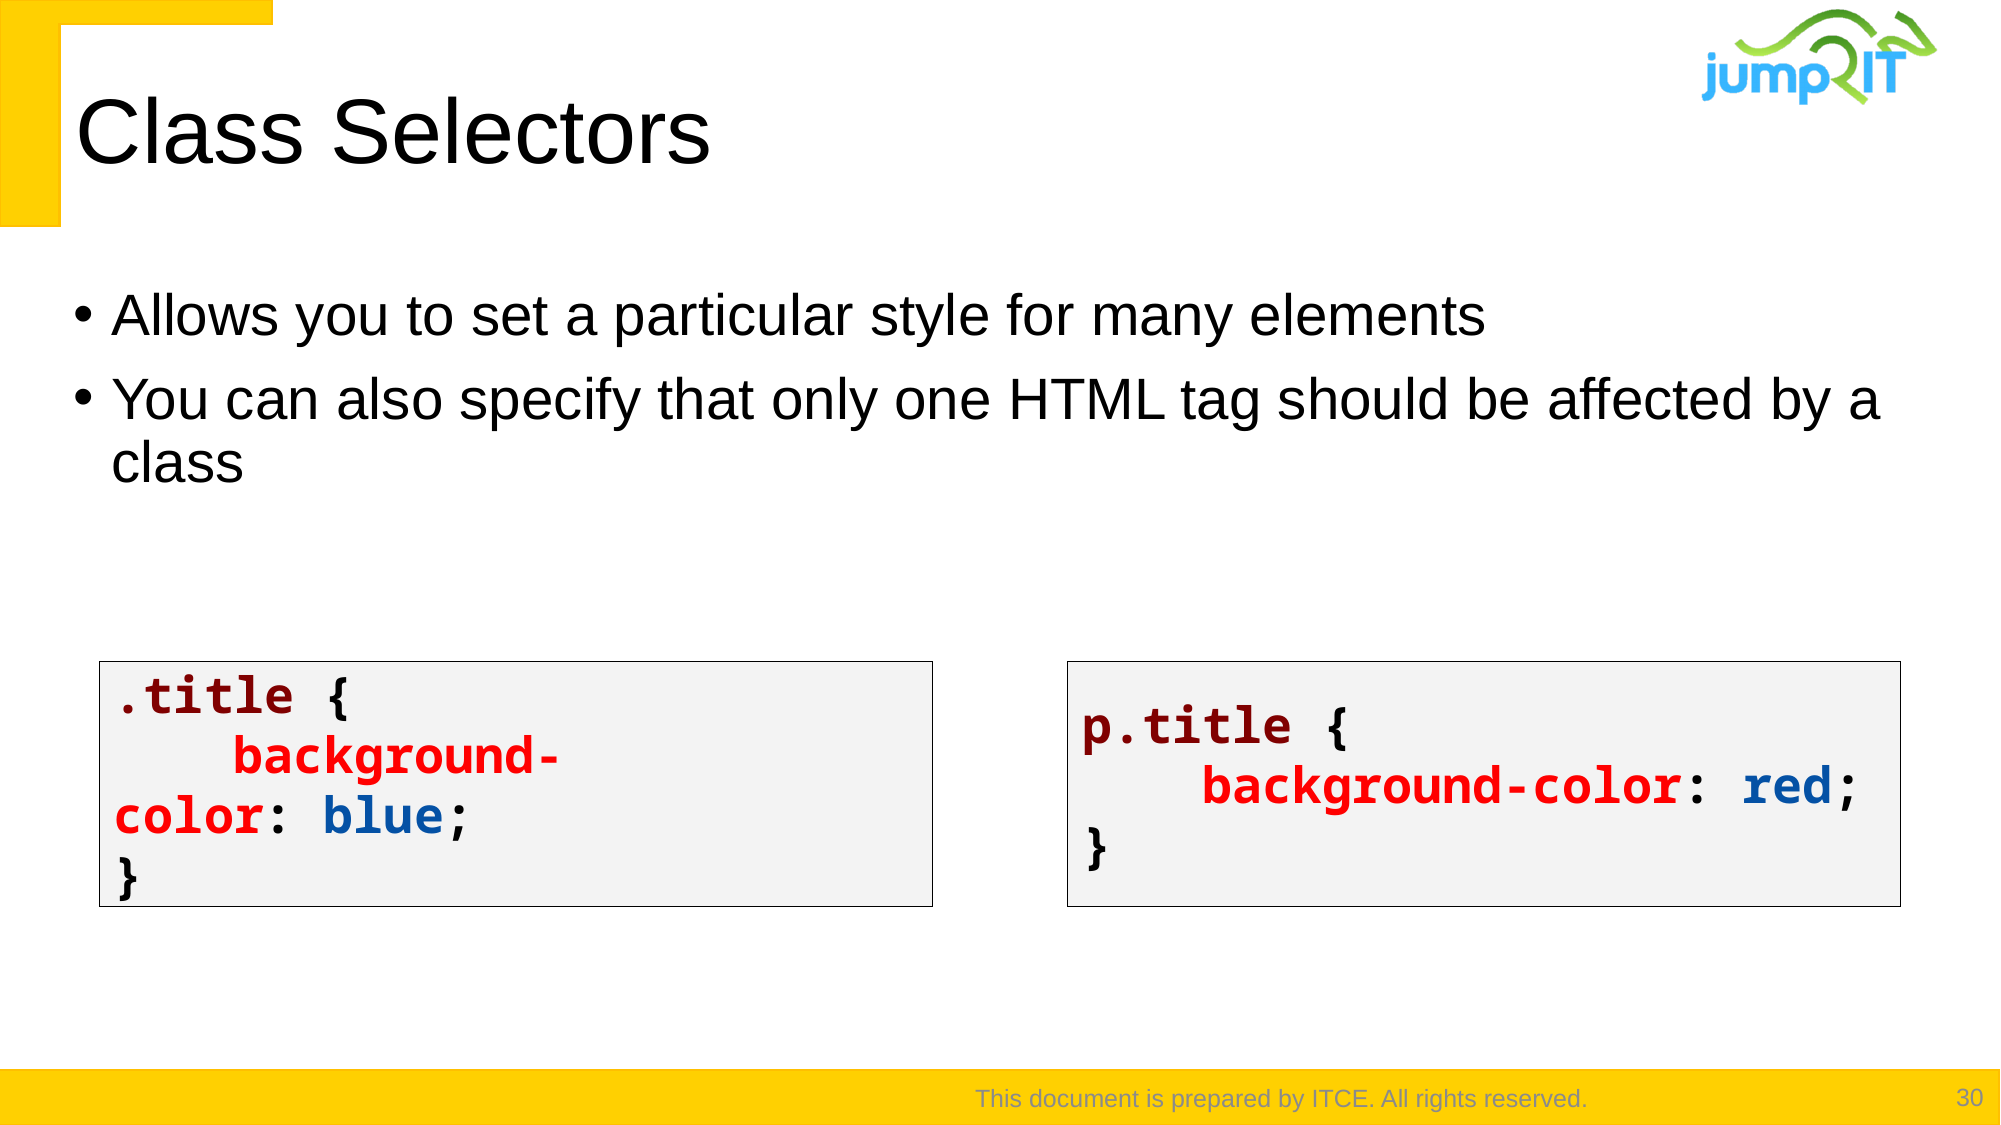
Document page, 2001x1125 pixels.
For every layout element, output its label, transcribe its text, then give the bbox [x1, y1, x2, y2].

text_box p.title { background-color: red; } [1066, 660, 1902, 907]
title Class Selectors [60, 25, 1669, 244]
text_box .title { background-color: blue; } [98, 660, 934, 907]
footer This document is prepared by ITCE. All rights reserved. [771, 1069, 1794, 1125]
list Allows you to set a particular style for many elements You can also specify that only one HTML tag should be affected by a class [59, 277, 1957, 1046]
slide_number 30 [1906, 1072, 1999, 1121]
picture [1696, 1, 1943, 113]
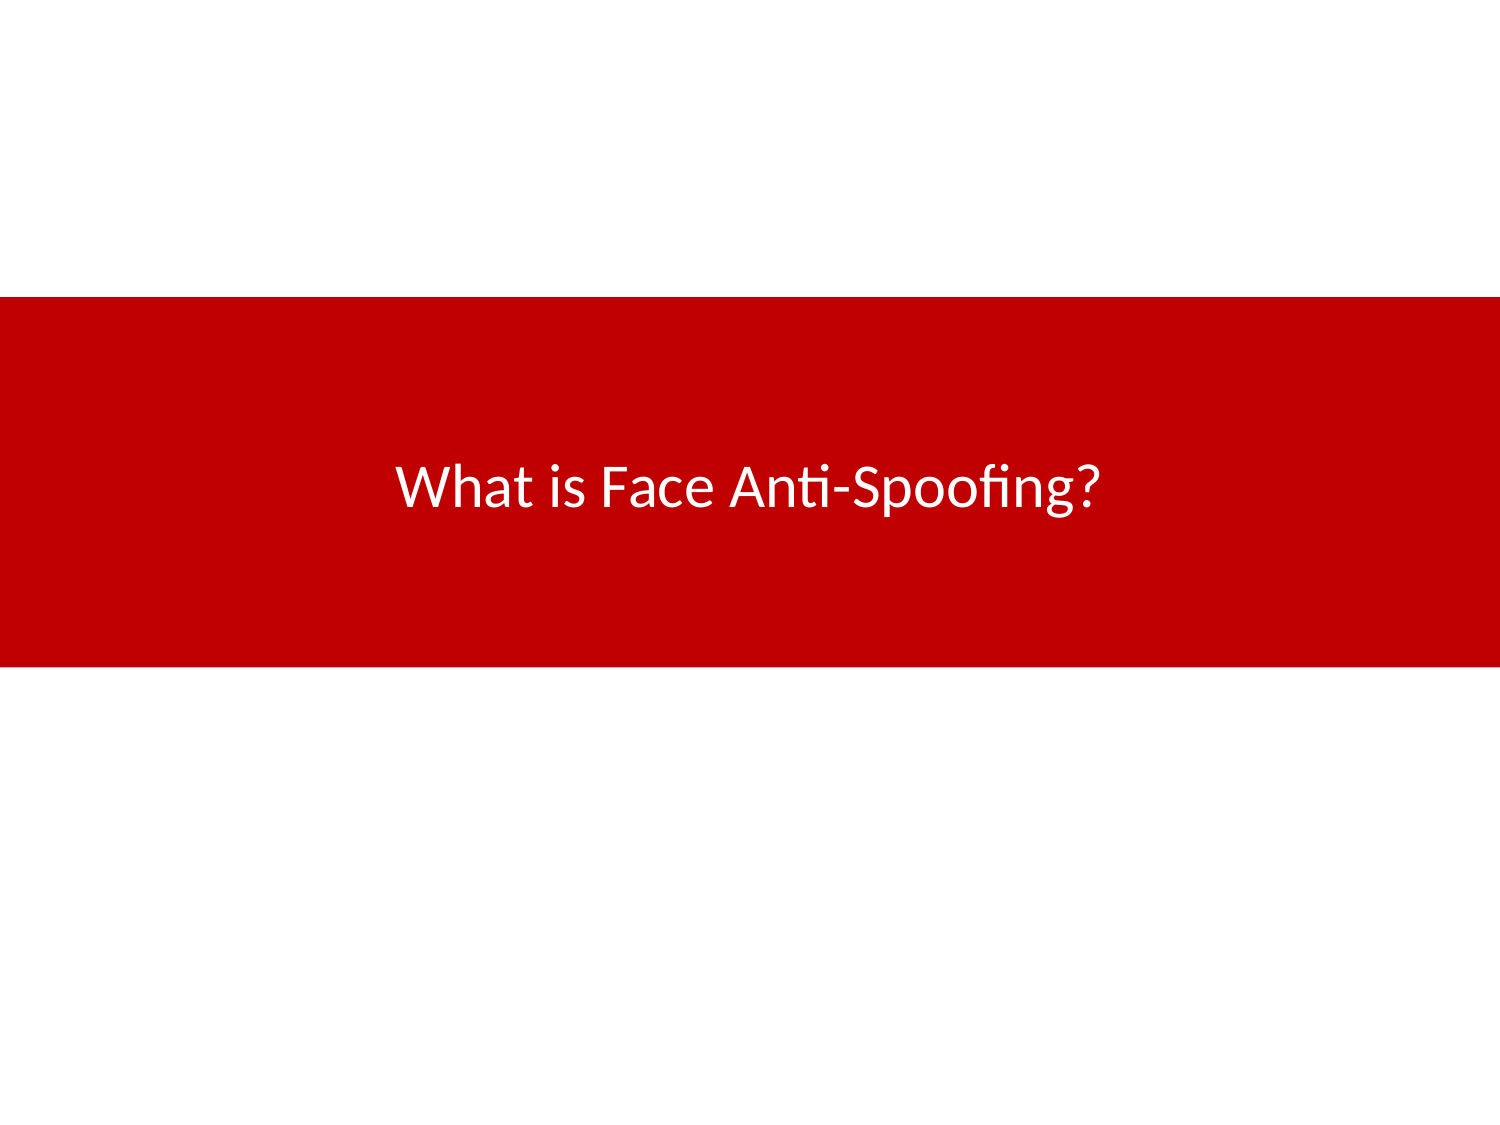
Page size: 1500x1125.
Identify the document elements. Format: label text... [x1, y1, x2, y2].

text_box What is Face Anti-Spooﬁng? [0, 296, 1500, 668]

***

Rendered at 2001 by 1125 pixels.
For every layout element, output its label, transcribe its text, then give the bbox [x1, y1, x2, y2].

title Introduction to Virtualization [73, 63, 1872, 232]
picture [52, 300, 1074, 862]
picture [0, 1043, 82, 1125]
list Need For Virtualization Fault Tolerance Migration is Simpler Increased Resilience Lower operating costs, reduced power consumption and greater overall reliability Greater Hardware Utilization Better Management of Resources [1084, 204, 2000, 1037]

***

What to work on. Transcribe exactly the lines above, beginning at the one with "Document page, 2001x1125 pixels." and going up to and including the one with "Page size: 1500x1125.". Pictures do not belong in the copy.

The completed task.
Document page, 2001x1125 pixels.
For every layout element, output its label, transcribe its text, then give the bbox [x1, y1, x2, y2].

text_box p.title { background-color: red; } [1066, 660, 1902, 907]
title Class Selectors [60, 25, 1669, 244]
text_box .title { background-color: blue; } [98, 660, 934, 907]
footer This document is prepared by ITCE. All rights reserved. [771, 1069, 1794, 1125]
list Allows you to set a particular style for many elements You can also specify that only one HTML tag should be affected by a class [59, 277, 1957, 1046]
slide_number 30 [1906, 1072, 1999, 1121]
picture [1696, 1, 1943, 113]
Page size: 1500x1125.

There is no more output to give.